EXERCISE BRIEF => Write out the rows word for word, starting at the first one and ending at the line that contains "table_header 計畫名稱 [230, 180, 490, 615]", with both ends included.

Rows from a dataset:
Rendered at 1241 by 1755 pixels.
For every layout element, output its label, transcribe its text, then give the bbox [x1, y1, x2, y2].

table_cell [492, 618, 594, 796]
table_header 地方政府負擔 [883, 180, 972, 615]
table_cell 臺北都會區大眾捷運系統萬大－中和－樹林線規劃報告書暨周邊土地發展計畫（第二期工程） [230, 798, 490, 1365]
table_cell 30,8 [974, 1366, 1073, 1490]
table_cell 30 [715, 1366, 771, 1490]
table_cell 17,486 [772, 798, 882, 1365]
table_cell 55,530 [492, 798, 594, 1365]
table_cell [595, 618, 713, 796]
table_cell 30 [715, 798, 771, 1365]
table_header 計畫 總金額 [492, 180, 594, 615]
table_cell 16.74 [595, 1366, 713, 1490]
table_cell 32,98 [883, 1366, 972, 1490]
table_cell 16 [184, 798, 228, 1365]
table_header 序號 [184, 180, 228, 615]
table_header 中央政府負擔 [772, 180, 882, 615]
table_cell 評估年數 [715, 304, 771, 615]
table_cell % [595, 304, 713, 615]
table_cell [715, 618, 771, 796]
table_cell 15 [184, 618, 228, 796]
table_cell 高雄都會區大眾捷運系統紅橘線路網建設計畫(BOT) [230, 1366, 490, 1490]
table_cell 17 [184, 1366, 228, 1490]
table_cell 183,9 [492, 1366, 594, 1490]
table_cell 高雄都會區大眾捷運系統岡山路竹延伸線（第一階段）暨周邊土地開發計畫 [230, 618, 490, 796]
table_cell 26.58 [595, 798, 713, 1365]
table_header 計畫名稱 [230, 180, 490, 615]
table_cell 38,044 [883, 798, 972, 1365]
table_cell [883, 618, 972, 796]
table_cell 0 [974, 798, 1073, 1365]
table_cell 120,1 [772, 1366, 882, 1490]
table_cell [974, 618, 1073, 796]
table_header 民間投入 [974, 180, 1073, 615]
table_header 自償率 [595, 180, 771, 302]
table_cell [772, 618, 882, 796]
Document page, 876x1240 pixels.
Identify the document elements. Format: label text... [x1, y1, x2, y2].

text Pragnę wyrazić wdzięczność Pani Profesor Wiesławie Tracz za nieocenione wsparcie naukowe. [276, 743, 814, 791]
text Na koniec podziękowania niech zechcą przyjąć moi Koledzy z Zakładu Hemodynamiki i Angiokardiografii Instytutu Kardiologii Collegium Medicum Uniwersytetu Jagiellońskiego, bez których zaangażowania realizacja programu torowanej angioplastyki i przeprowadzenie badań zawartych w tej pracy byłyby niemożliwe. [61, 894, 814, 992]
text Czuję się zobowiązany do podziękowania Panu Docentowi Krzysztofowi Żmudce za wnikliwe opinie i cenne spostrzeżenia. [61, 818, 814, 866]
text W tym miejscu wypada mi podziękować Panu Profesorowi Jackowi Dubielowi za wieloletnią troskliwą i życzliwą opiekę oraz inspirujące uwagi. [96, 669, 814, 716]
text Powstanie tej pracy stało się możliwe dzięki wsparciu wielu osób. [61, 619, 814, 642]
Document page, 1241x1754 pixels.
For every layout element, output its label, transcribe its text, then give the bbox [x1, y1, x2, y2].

EXERCISE SOLUTION =>
Rendered at 1241 by 1755 pixels.
For every layout element, output its label, transcribe its text, then give the bbox [x1, y1, x2, y2].

table_cell [492, 618, 594, 796]
table_header 地方政府負擔 [883, 180, 972, 615]
table_cell 臺北都會區大眾捷運系統萬大－中和－樹林線規劃報告書暨周邊土地發展計畫（第二期工程） [230, 798, 490, 1365]
table_cell 30,8 [974, 1366, 1073, 1490]
table_cell 30 [715, 1366, 771, 1490]
table_cell 17,486 [772, 798, 882, 1365]
table_cell 55,530 [492, 798, 594, 1365]
table_cell [595, 618, 713, 796]
table_cell 30 [715, 798, 771, 1365]
table_header 計畫 總金額 [492, 180, 594, 615]
table_cell 16.74 [595, 1366, 713, 1490]
table_cell 32,98 [883, 1366, 972, 1490]
table_cell 16 [184, 798, 228, 1365]
table_header 序號 [184, 180, 228, 615]
table_header 中央政府負擔 [772, 180, 882, 615]
table_cell 評估年數 [715, 304, 771, 615]
table_cell % [595, 304, 713, 615]
table_cell [715, 618, 771, 796]
table_cell 15 [184, 618, 228, 796]
table_cell 高雄都會區大眾捷運系統紅橘線路網建設計畫(BOT) [230, 1366, 490, 1490]
table_cell 17 [184, 1366, 228, 1490]
table_cell 183,9 [492, 1366, 594, 1490]
table_cell 高雄都會區大眾捷運系統岡山路竹延伸線（第一階段）暨周邊土地開發計畫 [230, 618, 490, 796]
table_cell 26.58 [595, 798, 713, 1365]
table_header 計畫名稱 [230, 180, 490, 615]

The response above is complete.